The pair never had a formal retainer: the arrangement was always a gentleman's agreement, the same structure Nicholls has used with every jockey throughout his training career. Cobden joined the yard at 16, and his grandmother was a Barber, connecting him directly to the Barber family who part-owned Denman and other horses at Ditcheat. That lineage made the partnership feel almost inevitable. It also made it easy for Nicholls to let it go gracefully. "When an offer comes along like this it's too good to refuse," Nicholls said.

Cobden, 27, was champion jockey in Britain during the 2023/24 campaign, and had accumulated 24 Grade 1 victories during his time as Nicholls' number one. He will don the famous green and gold colours of JP McManus from May 2026. Speaking at Hereford when the news broke, Cobden called it "a massive opportunity" and said it was "a privilege to be asked," describing the McManus operation as holding "lots of very good" horses.

Sam Twiston-Davies immediately emerged as the most likely beneficiary at Ditcheat. With eight Cheltenham Festival winners to his name, the 33-year-old held the top job with Nicholls between 2014 and 2018 before choosing to go freelance, and despite that split, he has continued to ride sporadically for the Somerset-based trainer. Nicholls has already given Twiston-Davies the mount on No Drama This End, telling Betfair: "Just quite obviously Sam will be riding him next year, almost certainly."

The trainer has also spoken directly about discussions with Twiston-Davies for bigger occasions. Nicholls told Betfair: "I've been in a conversation with Sam Twiston-Davies and I'll have a meet up with him one day so it's possible that he could ride some for us also, especially on those big days. But we're not going to do anything in a hurry, we don't need to. Harry's going to ride for us for the rest of the season, I've got plenty of jockeys."

That depth is real. Nicholls pointed to young riders Freddie Keighley, Freddie Gingell and Jay Tidball as part of his developing team, with Lorcan Williams also in the yard and set to pick up plenty of rides. But Nicholls was clear-eyed about where the ceiling sits for now. "Sometimes in those big Grade One races you need a Grade One jockey until those guys are ready," he said.

Twiston-Davies, who has ridden more than 1,600 winners, has also spoken about the influence Ditcheat can have on a jockey's development, noting that Sean Bowen, Harry Skelton and Stan Sheppard all came through that environment. His return, even in a part-time capacity, would give Nicholls' younger riders a front-row seat to exactly the kind of experience Nicholls says he needs on the biggest days.
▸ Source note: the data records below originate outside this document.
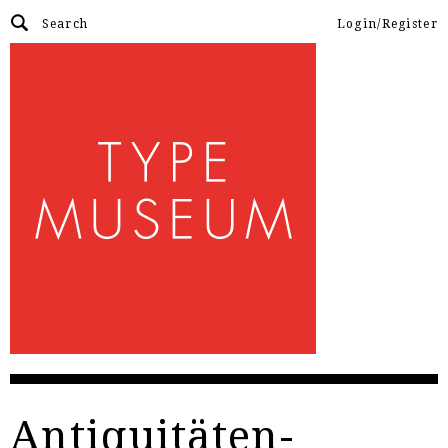
Login/Register
Antiquitäten-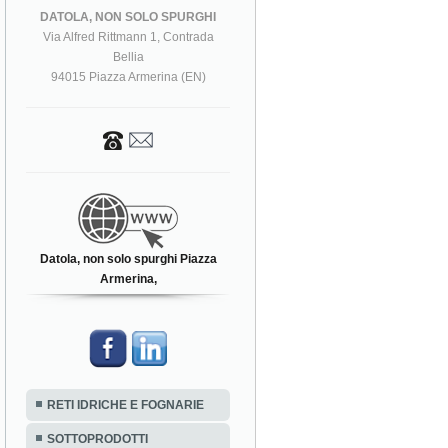
DATOLA, NON SOLO SPURGHI
Via Alfred Rittmann 1, Contrada
Bellia
94015 Piazza Armerina (EN)
Datola, non solo spurghi Piazza
Armerina,
RETI IDRICHE E FOGNARIE
SOTTOPRODOTTI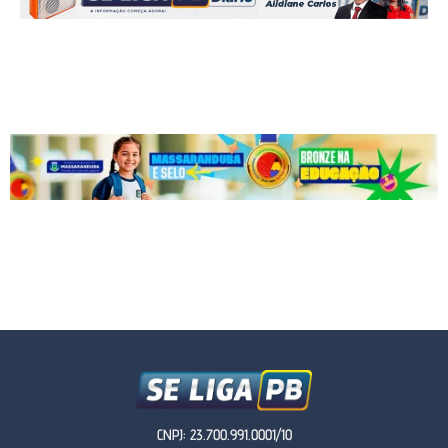
CNPJ: 23.700.991.0001/10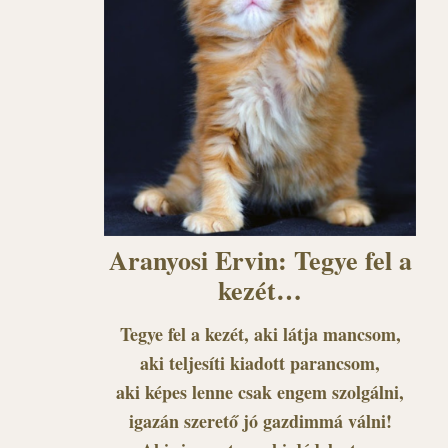
Aranyosi Ervin: Tegye fel a
kezét…
Tegye fel a kezét, aki látja mancsom,
aki teljesíti kiadott parancsom,
aki képes lenne csak engem szolgálni,
igazán szerető jó gazdimmá válni!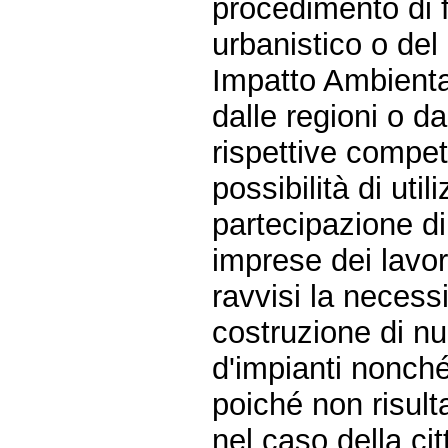
procedimento di 
urbanistico o del
Impatto Ambiental
dalle regioni o d
rispettive compe
possibilità di uti
partecipazione di 
imprese dei lavora
ravvisi la necessi
costruzione di nu
d'impianti nonché
poiché non risult
nel caso della cit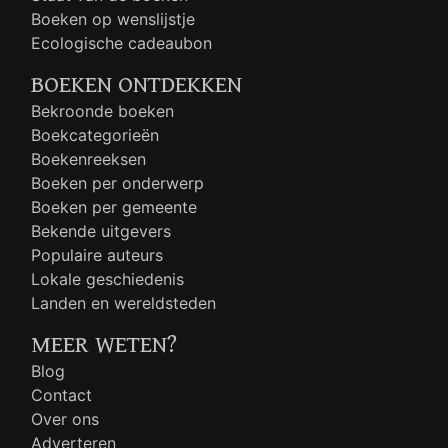
Boeken op wenslijstje
Ecologische cadeaubon
BOEKEN ONTDEKKEN
Bekroonde boeken
Boekcategorieën
Boekenreeksen
Boeken per onderwerp
Boeken per gemeente
Bekende uitgevers
Populaire auteurs
Lokale geschiedenis
Landen en wereldsteden
MEER WETEN?
Blog
Contact
Over ons
Adverteren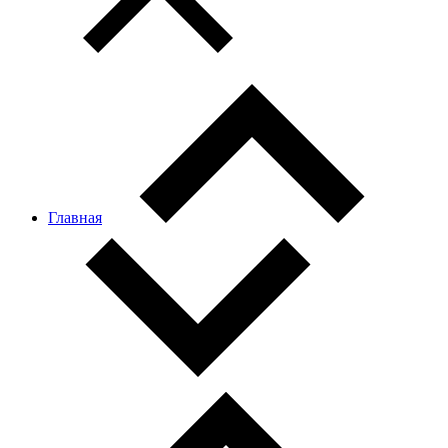
Главная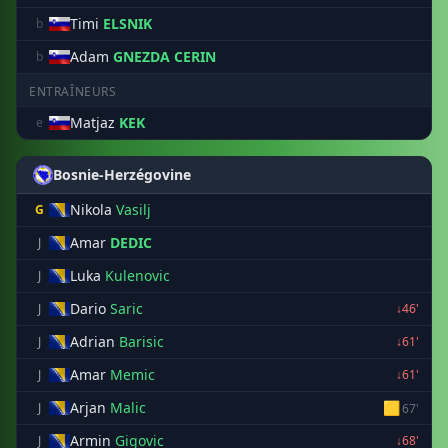
Timi
ELSNIK
b
Adam
GNEZDA CERIN
b
ENTRAÎNEURS
Matjaz
KEK
e
Bosnie-Herzégovine
Nikola
Vasilj
G
Amar
DEDIC
J
Luka
Kulenovic
J
Dario
Saric
J
↓46'
Adrian
Barisic
J
↓61'
Amar
Memic
J
↓61'
Arjan
Malic
🟨
J
67'
Armin
Gigovic
J
↓68'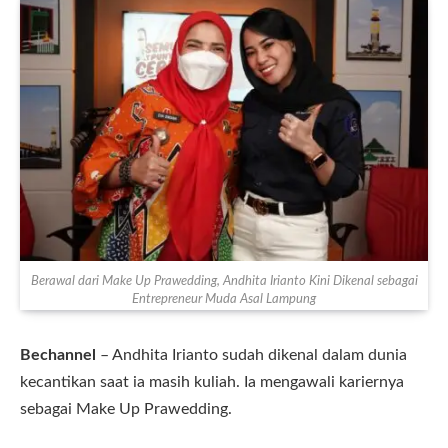
Berawal dari Make Up Prawedding, Andhita Irianto Kini Dikenal sebagai
Entrepreneur Muda Asal Lampung
Bechannel
– Andhita Irianto sudah dikenal dalam dunia
kecantikan saat ia masih kuliah. Ia mengawali kariernya
sebagai Make Up Prawedding.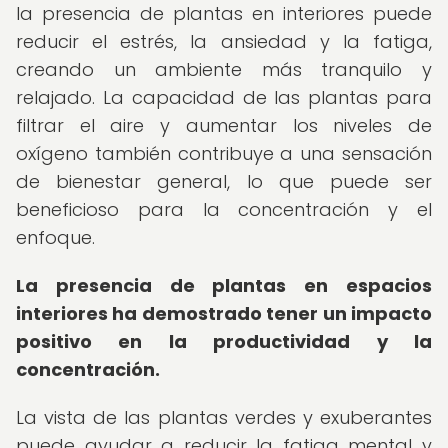
la presencia de plantas en interiores puede
reducir el estrés, la ansiedad y la fatiga,
creando un ambiente más tranquilo y
relajado. La capacidad de las plantas para
filtrar el aire y aumentar los niveles de
oxígeno también contribuye a una sensación
de bienestar general, lo que puede ser
beneficioso para la concentración y el
enfoque.
La presencia de plantas en espacios
interiores ha demostrado tener un impacto
positivo en la productividad y la
concentración.
La vista de las plantas verdes y exuberantes
puede ayudar a reducir la fatiga mental y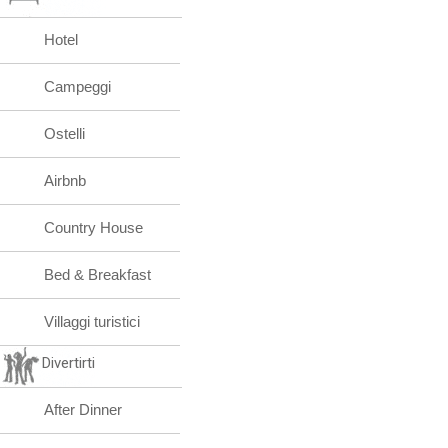
Hotel
Campeggi
Ostelli
Airbnb
Country House
Bed & Breakfast
Villaggi turistici
Divertirti
After Dinner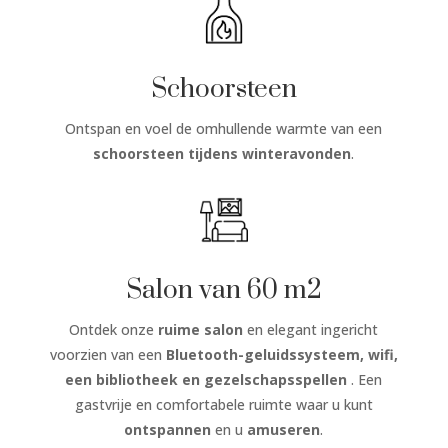
Schoorsteen
Ontspan en voel de omhullende warmte van een
schoorsteen
tijdens winteravonden
.
Salon van 60 m2
Ontdek onze
ruime salon
en elegant ingericht
voorzien van een
Bluetooth-geluidssysteem, wifi,
een bibliotheek en gezelschapsspellen
. Een
gastvrije en comfortabele ruimte waar u kunt
ontspannen
en u
amuseren
.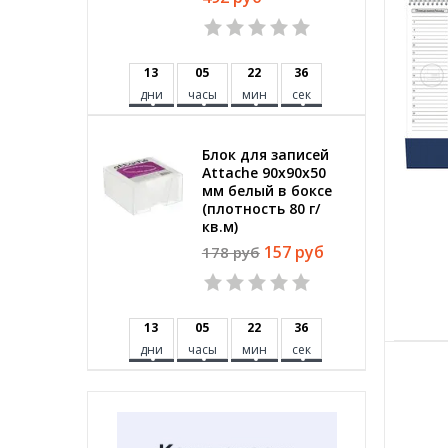
1
3
0
5
2
2
3
5
дни
часы
мин
сек
Блок для записей
Attache 90x90x50
мм белый в боксе
(плотность 80 г/
кв.м)
157 руб
178 руб
1
3
0
5
2
2
3
5
дни
часы
мин
сек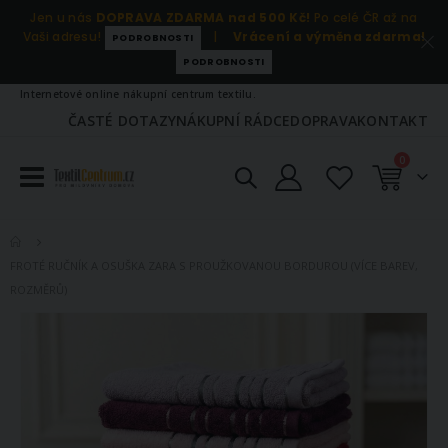
Jen u nás
DOPRAVA ZDARMA nad 500 Kč!
Po celé ČR až na
Vaši adresu!
|
Vrácení a výměna zdarma!
PODROBNOSTI
PODROBNOSTI
Internetové online nákupní centrum textilu.
ČASTÉ DOTAZY
NÁKUPNÍ RÁDCE
DOPRAVA
KONTAKT
položky
0
Košík
FROTÉ RUČNÍK A OSUŠKA ZARA S PROUŽKOVANOU BORDUROU (VÍCE BAREV,
ROZMĚRŮ)
Přeskočit
na
konec
galerie
s
obrázky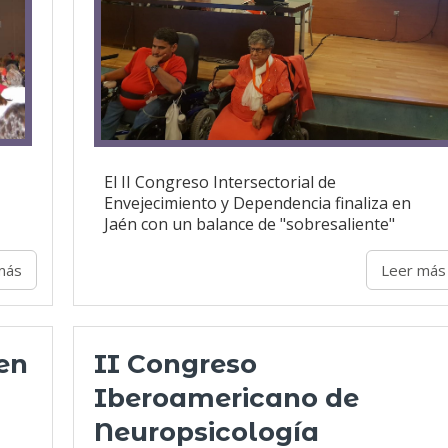
El II Congreso Intersectorial de
Envejecimiento y Dependencia finaliza en
Jaén con un balance de "sobresaliente"
más
Leer más
en
II Congreso
Iberoamericano de
Neuropsicología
Nicholls has maintained a strike rate of 20 per cent or better for 25 consecutive years from his Ditcheat base in Somerset. The yard has absorbed the departures of Ruby Walsh and Twiston-Davies before without losing momentum, and history suggests this transition will be no different. The question is not whether Ditcheat stays competitive; it is which jockey seizes the opportunity Cobden has left behind.